Assignment
Don't copy the pictures; return every other part of the records exactly.

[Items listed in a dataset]
****************

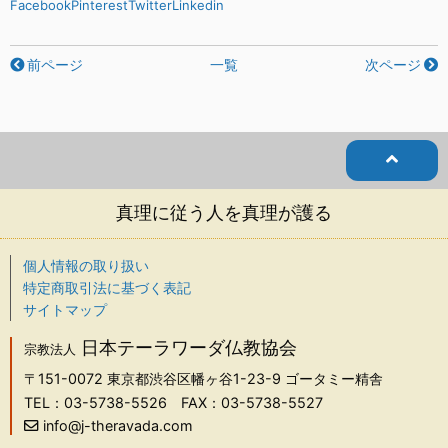
Facebook
Pinterest
Twitter
Linkedin
前ページ
一覧
次ページ
真理に従う人を真理が護る
個人情報の取り扱い
特定商取引法に基づく表記
サイトマップ
日本テーラワーダ仏教協会
宗教法人
〒151-0072
東京都渋谷区幡ヶ谷1-23-9 ゴータミー精舎
TEL：03-5738-5526
FAX：03-5738-5527
info@j-theravada.com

****************

Output for this task
Facebook
Pinterest
Twitter
Linkedin
前ページ
一覧
次ページ
真理に従う人を真理が護る
個人情報の取り扱い
特定商取引法に基づく表記
サイトマップ
日本テーラワーダ仏教協会
宗教法人
〒151-0072
東京都渋谷区幡ヶ谷1-23-9 ゴータミー精舎
TEL：03-5738-5526
FAX：03-5738-5527
info@j-theravada.com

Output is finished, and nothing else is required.